Tiyatroda bahar iki gündeme gebedir: Festivaller ve sezon sonu verilen tiyatro ödülleri. Her iki konu da yavaş yavaş kamuoyunun gündemine oturmaya başladı.
Festivaller ve ödüller tiyatro için ne ifade ediyor? Aslına bakılırsa her ikisi de tiyatronun ritüelistik kökenlerinin değişmez birer unsuruydu. Tiyatronun henüz bir sanat sayılmadığı dönemlerde bile “kutlama” ve “yarışma” onun değişmez iki öğesiydi.
Peki tiyatronun ritüelistik kökenlerini tümüyle yitirdiği günümüz toplumunda festival ve ödül nasıl işlev kazanacak? Süreç nasıl işleyecek? Festivallerin temelinde yatan “ortak kutlama” olgusunun yeni türevlerini üretebilecek miyiz? Tek beklentimiz çeşitli kuruluşların “olay yaratacak transfer” misali sansasyonel isimleri ülkemize getirmesi mi olacak? Peki ya buluşma? O sadece klasik anlamda “gişe”de mi gerçekleşecek? İstanbul’u kuşatmak zor, hiçbir anlamda bir Avignon ya da Edinburgh değil ama bir dayanışma ağı örmek de mi mümkün değil? Çok çeşitli düzeylerde yerel ve kendiliğinden oluşmuş deneyim ve birikimleri bir çatı altında “buluşturmak” o kadar zor mu? Festival: buluşmak, birbirimizden haberdar olmak, birlikte kutlamak… Profesyoneller, amatörler, akademisyenler, eleştirmenler, yayıncılar, yazarlar… Tiyatronun tüm kesimlerinin kutlamada yerini alması şenliğin ateşini daha yükseğe çıkarmayacak mı? Bu konuda yılların deneyimine sahip çeşitli kesimleri bir araya getirerek başlayamaz mıyız işe? Neden olmasın?

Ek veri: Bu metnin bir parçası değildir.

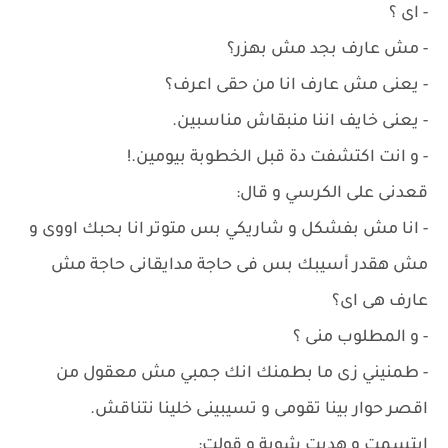
- اى ؟
- مش عارف بجد مش بهزر؟
- يعنى مش عارف انا من حقى اعرف؟
- يعنى خايف اننا منبقاش مناسبين.
- و انت اكتشفت دة قبل الخطوبة بيومين.!
قعدنى على الكرسي و قال:
- انا مش بفشكل و شاريكي بس متوتر انا بحبك اووى و
مش هقدر أسيبك بس فى حاجة مدايقانى حاجة مش
عارف هى اى؟
- و المطلوب منى ؟
- طمنيني زى ما بطمنك انك جمبي مش معقول من
اقصر حوار بينا تقومى و تسيبينى خلينا نتناقش.
ابتسمت و هديت شوية و قولت: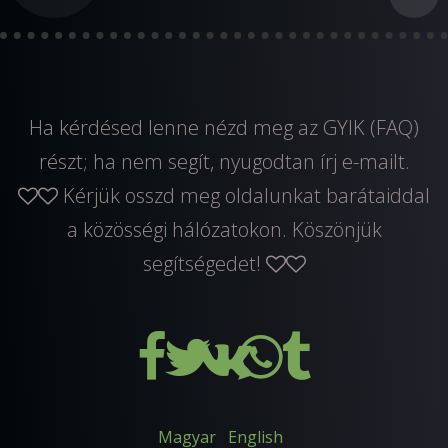
Ha kérdésed lenne nézd meg az GYIK (FAQ)
részt; ha nem segít, nyugodtan
írj e-mailt
.
Kérjük osszd meg oldalunkat barátaiddal
a közösségi hálózatokon. Köszönjük
segítségedet!
Magyar
English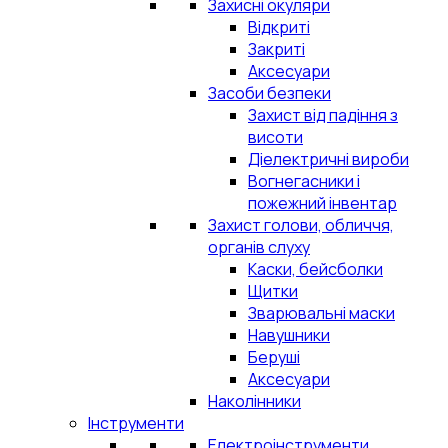
Захисні окуляри
Відкриті
Закриті
Аксесуари
Засоби безпеки
Захист від падіння з
висоти
Діелектричні вироби
Вогнегасники і
пожежний інвентар
Захист голови, обличчя,
органів слуху
Каски, бейсболки
Щитки
Зварювальні маски
Навушники
Беруші
Аксесуари
Наколінники
Інструменти
Електроінструменти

Peki ya rekabetin niteliği? Kazanılan ödülün fairplay’e dayanmasının hiç mi önemi yok? Fair sözcüğünün “adalet” dışında “bir araya gelme” anlamında “fuar” sözcüğüyle eş anlamlı olması sadece tesadüf mü? Birlikte oynanan bir oyundan sonra Uzak Doğu’da adet olduğu üzere “oyuncuya” terlediği için teşekkür etmek de bir ödül değil midir? Eğer öyleyse ödüller neden küskünlükler, bezginlikler yaratır? Amacın motivasyon sağlamak olması gerekmez miydi? Verilen ödüllerin her sene farklı polemiklere vesile olması, ödülün de, ödülü verenin de prestijini zedelemiyor mu? Ödül komitelerinin kapsayıcı olmaya özen göstermemeyi tercih etmesi ödüllerin kamplaşmalar yaratmasına ve ödül mekanizmasının kendisinin tartışmaya açılmasına hizmet etmiyor mu? Ve her memnuniyetsizliğin yeni bir ödül mekanizmasının daha doğmasına yol açması gerçekten çözüm getiriyor mu soruna? Alternatif olma iddiasındaki topluluklar ana akım ödüllere dahil edilmemeleri durumunda nasıl bir tavır takınmalılar? Dahası, sanat alanında, geliştirici olmasını beklediğimiz rekabet olgusunun basit bir yarışma mantığına indirgenmesinden kaçınmamız, ödül mekanizmasını yeni bir perspektifle ele almamız gerekmiyor mu?
Brecht’in dediği gibi: “İşte bir sürü olay sana / Ve bir sürü soru.”